Comments are subject to review, and can be removed by the administration of the site at any time and for any reason.

McKludge - March 09, 2010 - Report this comment
I thought this was gonna be about how you know work for Disney.

My girlfriend work for Disney, I bet she'll love this.
Andria - March 09, 2010 - Report this comment
I thought this was going to be about Mickey Rourke for some reason, when I first saw the title. Great take on Disney, a company that I loathe for reasons of watering down classic literature and fairy tales and commercializing children. 5s.
Old Man Ribber - March 09, 2010 - Report this comment
Wow! Hilarious and well executed! Brings new meaning to that F-ing Disney! ;D
Mark Scotti - March 09, 2010 - Report this comment
Hilarious! It brings Mousetotears!!!!! I guess pleasure Island's getting a re-vamp. LOL!
TJC - March 09, 2010 - Report this comment
Theme park-sized, feverishly ,er, 'clapulating' thanks out to McKludge, Andria, OMR (ha!) and Mark (totally blanked on your 'Pleasure Island' angle!).
BTW: In 3rd line 'him' shouldda been 'his'...
Andy Primus - March 09, 2010 - Report this comment
LOL @ the freshly shaved happy place verse
Matthias - March 09, 2010 - Report this comment
I was Mickey's Whore once... It's been so long since I was able to shamelessly plug something but here it goes: http://www.amiright.com/parody/2000s/christinaaguilera63.shtml
Phil Nelson - March 09, 2010 - Report this comment
Really novel approach! Reminds me of a Disney themed parody I need to write, which is completely different. In the meantime, I'll give this 5s
Christie Marie M - March 09, 2010 - Report this comment
Great take on a Disney spoof! Looks like a Disney orgy going on! Oh, well, it's a small world after all!! I rate this 555 Mickey mouse ears for this one!
Warren Baker - March 09, 2010 - Report this comment
I usually shy away from commenting on the, er, suggestive lyrics, but I have to admit, I laughed out loud when I read "Hi Ho I'm Hung!" Of course, we'd all like to know if this was (ahem) a labor of love for you. And have you really visited the Magic Kinkdom?

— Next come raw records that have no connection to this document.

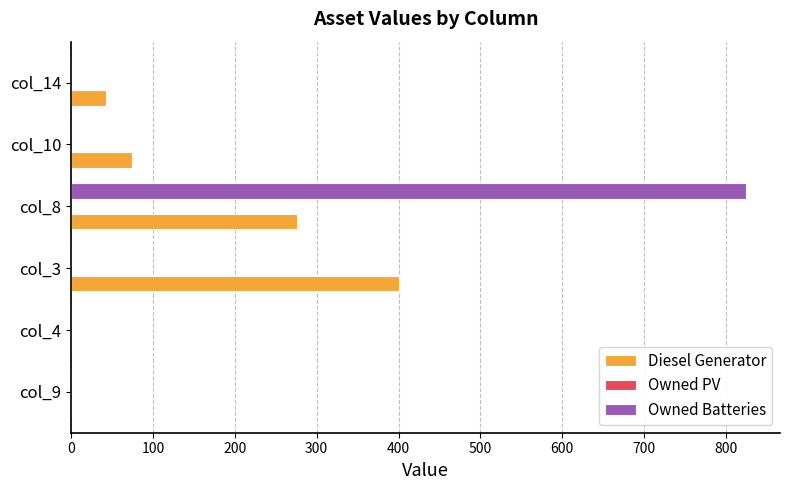

What is the sum of all Diesel Generator values?

792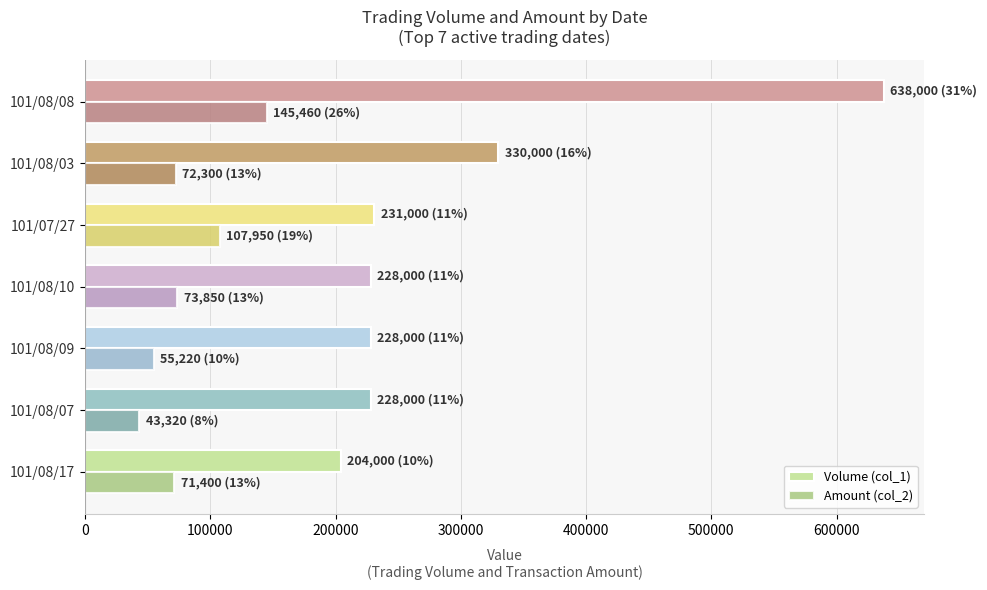

What is the sum of all Amount (col_2) values?

569500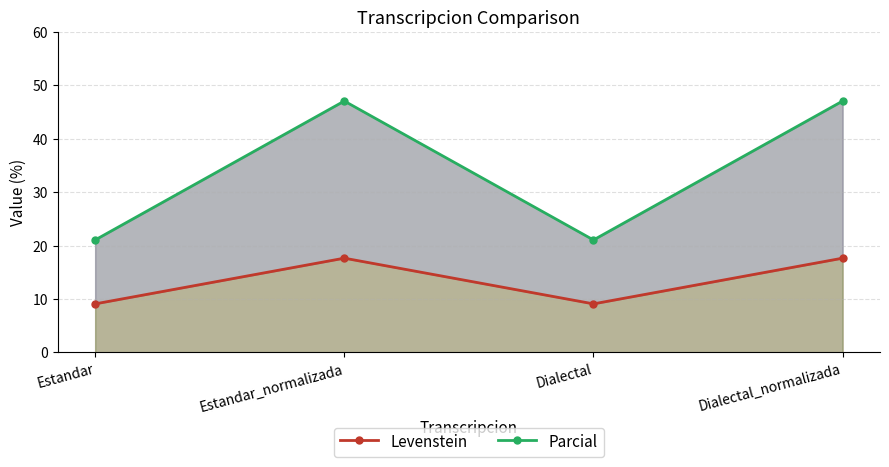

Reading right to left, list all the values displayed in this chart.

Levenstein: Dialectal_normalizada=17.6	Dialectal=9.1	Estandar_normalizada=17.6	Estandar=9.1
Parcial: Dialectal_normalizada=47.1	Dialectal=21.1	Estandar_normalizada=47.1	Estandar=21.1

Fiddlegirl - March 09, 2010 - Report this comment
ROFL!!!
The Walt Disney Company Legal Dept. - March 09, 2010 - Report this comment
What Mr. Turtle (great character, btw -- we gotta use that!) said in response to your "lappiest place on Earth" remark -- he DK it, but he wasn't kidding. Expect the process server to show up any day -- suitably costumed, of course. $555 annual pass, unlimited visits - to your jail cell. (seriously, ROFL!!!) @ Warren Baker: I've visited the Magic Kingdom many times, but it had nothing to do with Disney ... ;)

@ McKludge: So did my former gf -- are we talking about the same girl? ;)

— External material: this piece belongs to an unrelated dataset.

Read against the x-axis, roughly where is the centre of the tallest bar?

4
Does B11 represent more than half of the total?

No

TJC - March 10, 2010 - Report this comment
Even more, 'globe' warming n' feverishly Gornicating thanks to--
Andy (it was a close one!),
Matthias (I owe, I owe -- so off to work I go!),
Phil (thanks--and for even more 'novel' approaches, turn to TT's footnotes!),
Christie M (thanks, and 'ears to you!),
Warren (Thanks--and I know what you mean--some of my own parodies, on later reading, are 'suggestive' of a unsound mind!)
Fiddlegirl (Gracias--and I can only hope, for your lacy pinafore's sake, that particular area of parquet you were rolling about on was recently Swiffered!)

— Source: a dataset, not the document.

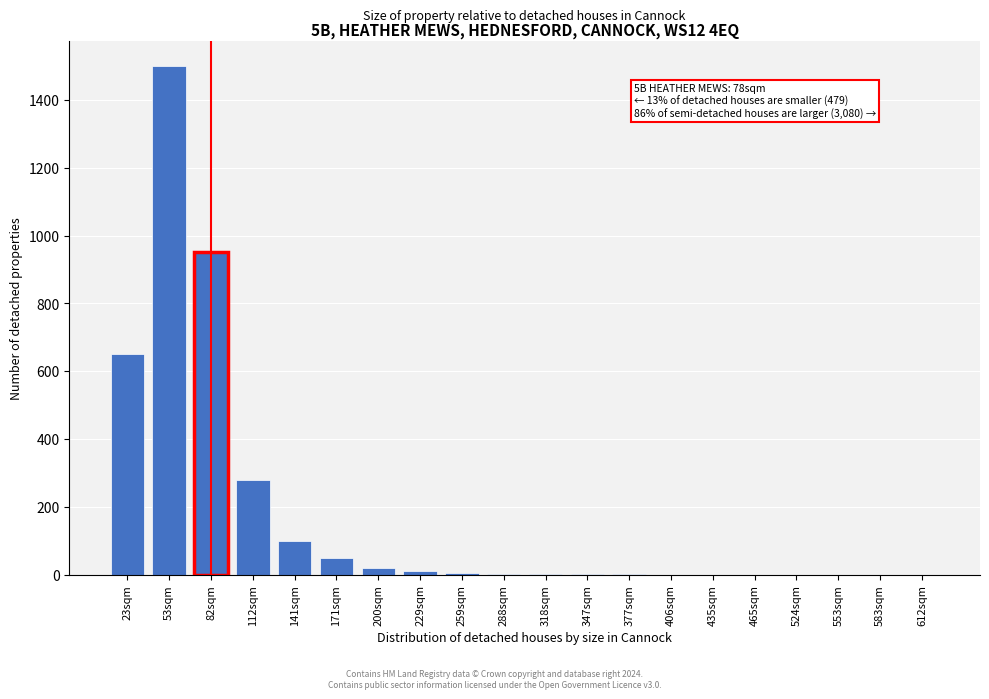

Is it true that the value at 82sqm is 1544?

False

TWDCLD: Dumbo-sized thanks! And while I appreciate the concern--as I am but a lowly patent clerk, nay--mechanistic cog, in the TT-FG Corporation's Outer Mongolian regional offices, I fear my employer may be the one at risk!)
AFW - March 10, 2010 - Report this comment
Fun idea, title, and pun lines
15 Minutes Could Get You Ten Years In Jail With Guygal - March 10, 2010 - Report this comment
Sir or Madam, do you not have parodical malpractice insurance? Let us provide you with a quote...

Your employer is at risk, alright -- mostly for ovine STDs, which we will not insure. (And she might pass them on to her co-writer! ;)
Meriadoc - March 10, 2010 - Report this comment
But have you done it in the Tiki-Tiki room?